Unlocking Receivables as a Climate Asset Class


While digital tools reduce operational friction, access to capital remains one of the biggest constraints for organisations delivering essential services. Fragmented data, high due diligence costs, and small, complex portfolios continue to limit investor participation—slowing the flow of capital where it is most needed.

In 2025, Bridgin continued laying the groundwork to close this gap:

  • Receivables-Financing Facility in Mozambique, led by Mirova UK and Hypoport Africa, where Bridgin’s data and back-up servicing infrastructure play a central role. This initiative contributes to a broader effort to position receivables as an investable climate-resilience asset class, enabling capital to reach organisations delivering essential services in underserved communities.

  • Joined the Investment Catalyst Facility Programme by GDC: as investment partners, Bridgin will help design and test risk-mitigating and innovative financing models, as well as collaborate on due diligence and monitoring, to improve access to finance.

  • Established a Special Purpose Vehicle (SPV) Model for securitisation-as-a-service: Bridgin's infrastructure includes reusable legal frameworks to provide legal separation between originators and a ring-fenced SPV, separating asset risk from company risk.

  • Strengthening investor-grade data and monitoring, through automated data flows, reconciliation, and portfolio analytics, addressing a core sector challenge: providing reliable, standardised information to assess performance, risk, and impact..


The continued growth of Bridgin’s pipeline reflects a recognition that capital must become more flexible and inclusive if the sector is to close the climate and development gaps. Discussions with organisations such as SunCulture and other sector players reflect sustained investor interest in data-driven, off-balance-sheet financing models. Across conversations with investors and microlenders, a consistent signal emerged: the need for standardised data, robust monitoring, and legally sound structures to reach smaller, more complex originators is widely recognised.  


Bridgin’s progress this year reinforces a simple truth—impact depends on liquidity, and improving capital flow remains one of Masunga’s most critical contributions to the ecosystem.

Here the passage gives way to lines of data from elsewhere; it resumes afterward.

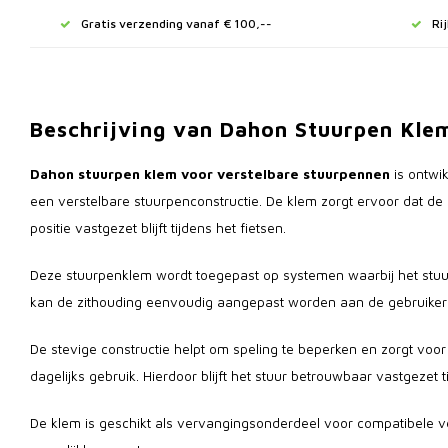
Gratis verzending vanaf € 100,--
Ri
Beschrijving van Dahon Stuurpen Kle
Dahon stuurpen klem voor verstelbare stuurpennen
is ontwi
een verstelbare stuurpenconstructie. De klem zorgt ervoor dat de
positie vastgezet blijft tijdens het fietsen.
Deze stuurpenklem wordt toegepast op systemen waarbij het stuur 
kan de zithouding eenvoudig aangepast worden aan de gebruiker 
De stevige constructie helpt om speling te beperken en zorgt voor 
dagelijks gebruik. Hierdoor blijft het stuur betrouwbaar vastgezet ti
De klem is geschikt als vervangingsonderdeel voor compatibele 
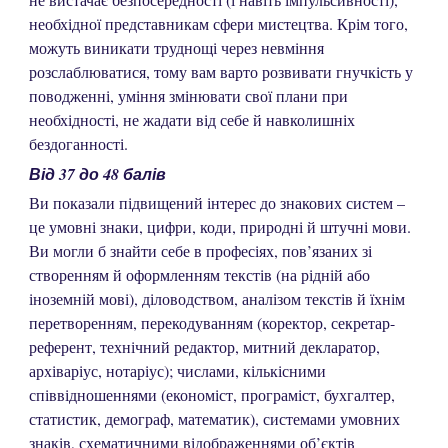
необхідної представникам сфери мистецтва. Крім того,
можуть виникати труднощі через невміння
розслаблюватися, тому вам варто розвивати гнучкість у
поводженні, уміння змінювати свої плани при
необхідності, не жадати від себе й навколишніх
бездоганності.
Від 37 до 48
балів
Ви показали підвищений інтерес до знакових систем –
це умовні знаки, цифри, коди, природні й штучні мови.
Ви могли б знайти себе в професіях, пов’язаних зі
створенням й оформленням текстів (на рідній або
іноземній мові), діловодством, аналізом текстів й їхнім
перетворенням, перекодуванням (коректор, секретар-
референт, технічний редактор, митний декларатор,
архіваріус, нотаріус); числами, кількісними
співвідношеннями (економіст, програміст, бухгалтер,
статистик, демограф, математик), системами умовних
знаків, схематичними відображеннями об’єктів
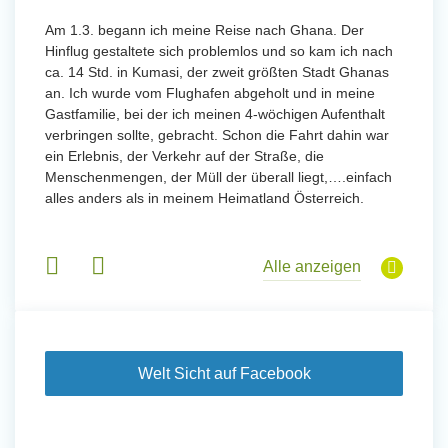
 mit
Am 1.3. begann ich meine Reise nach Ghana. Der
Von Jan
Hinflug gestaltete sich problemlos und so kam ich nach
Uttarad
n ihr
ca. 14 Std. in Kumasi, der zweit größten Stadt Ghanas
Anfang
an. Ich wurde vom Flughafen abgeholt und in meine
wurde 
Gastfamilie, bei der ich meinen 4-wöchigen Aufenthalt
Freiwil
verbringen sollte, gebracht. Schon die Fahrt dahin war
meinem
ein Erlebnis, der Verkehr auf der Straße, die
Sobald 
eidern
Menschenmengen, der Müll der überall liegt,….einfach
Sorgen
 und
alles anders als in meinem Heimatland Österreich.
wurde. 
 Tanz,
in Basi
sche
Gruppen
derem
Alle anzeigen
Welt Sicht auf Facebook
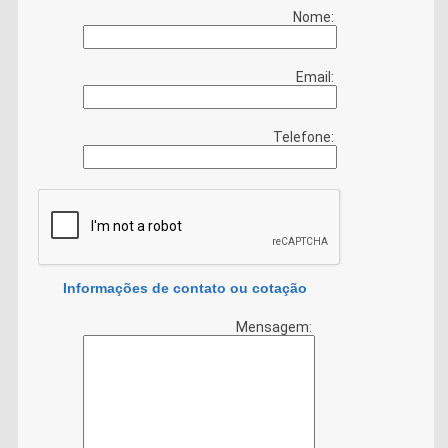
Nome:
Email:
Telefone:
Informações de contato ou cotação
Mensagem:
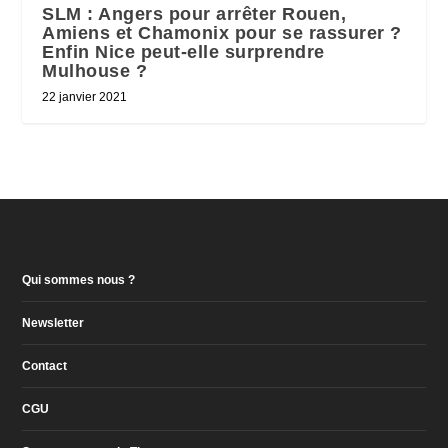
SLM : Angers pour arrêter Rouen,
Amiens et Chamonix pour se rassurer ?
Enfin Nice peut-elle surprendre
Mulhouse ?
22 janvier 2021
Qui sommes nous ?
Newsletter
Contact
CGU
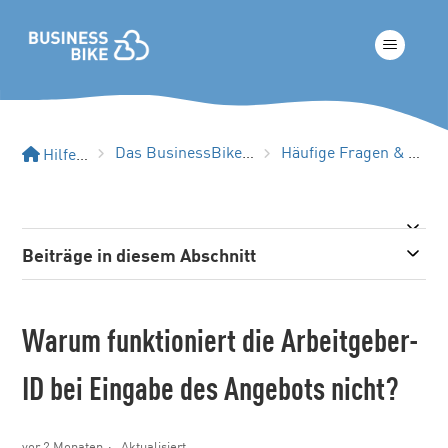
Das BusinessBike Echtzeit-Portal
Häufige Fragen & Troubleshooting
Hilfe-Center
Beiträge in diesem Abschnitt
Warum funktioniert die Arbeitgeber-
ID bei Eingabe des Angebots nicht?
vor 2 Monaten
Aktualisiert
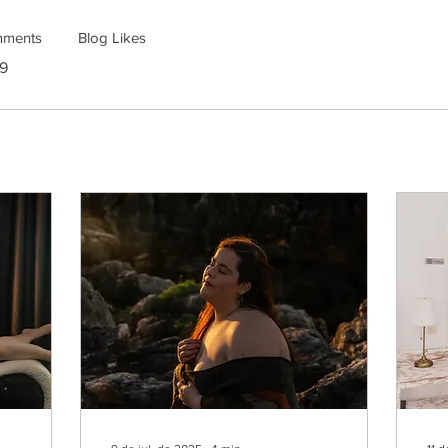
mments
Blog Likes
19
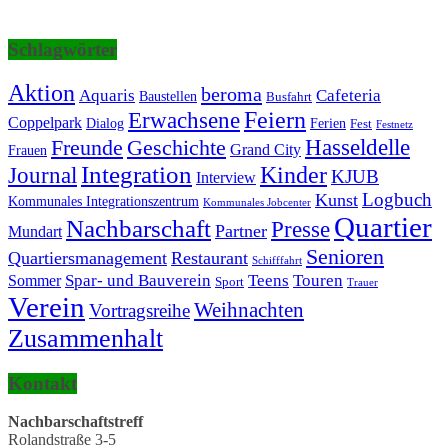
Schlagwörter
Aktion
beroma
Aquaris
Cafeteria
Baustellen
Busfahrt
Erwachsene
Feiern
Coppelpark
Dialog
Ferien
Fest
Festnetz
Hasseldelle
Freunde
Geschichte
Grand City
Frauen
Integration
Journal
Kinder
KJUB
Interview
Logbuch
Kunst
Kommunales Integrationszentrum
Kommunales Jobcenter
Quartier
Nachbarschaft
Presse
Partner
Mundart
Senioren
Quartiersmanagement
Restaurant
Schifffahrt
Touren
Spar- und Bauverein
Teens
Sommer
Sport
Trauer
Verein
Weihnachten
Vortragsreihe
Zusammenhalt
Kontakt
Nachbarschaftstreff
Rolandstraße 3-5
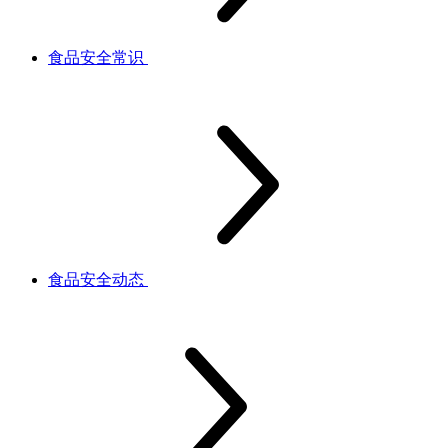
食品安全常识
食品安全动态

Strengthening Relationships on the Ground


PaygOps team visited partners such as ForAfrika or Sizanani, supporting the onboarding and working side-by-side with field teams to optimise deployment and user journeys. These interactions remain one of the most important ways for us to align product improvements with real in-field needs.



We didn’t miss some of the key industry appointments, including the Africa Tech Summit, NY Climate Week, ADA’s SAM Conference, and other insightful events that bring together innovators, investors and practitioners. Across industry conversations—from Sankalp Africa to Acumen Summit, GOGLA’s Annual Meeting, or ARE Energy Access Investment Forum—Bridgin’s message resonated clearly: climate and livelihoods solutions will not scale without financial aggregation, standardised data, and tech support. (see Bridgin 2025 Field Learnings)




Masunga Team Gathering 2025 in Nairobi

Team Gathering in Nairobi

One of our year highlights was our full-team gathering in Nairobi, Kenya, where colleagues from multiple countries came together to reflect, plan and strengthen collaboration. As in previous years, this gathering reinforced that our work is built on people—those we serve, and those who make our mission possible every day.



Looking Ahead to 2026: Scaling Trust, Efficiency & Capital Flow


As we move into 2026, our focus remains clear:

  • Strengthen the digital and financial infrastructure that enables microlenders to operate efficiently and access the capital they need to grow.

  • Advance data standardisation, automation and AI-powered tools across PaygOps and Bridgin, improving interoperability and reducing operational friction

  • Lower adoption barriers through open, flexible systems, including the expansion of PaygOps Community Edition.


The goal for 2026 is simple but ambitious: to reduce the technical and financial barriers that limit access to essential services, and to help our partners scale impact faster, more affordably, and with greater resilience.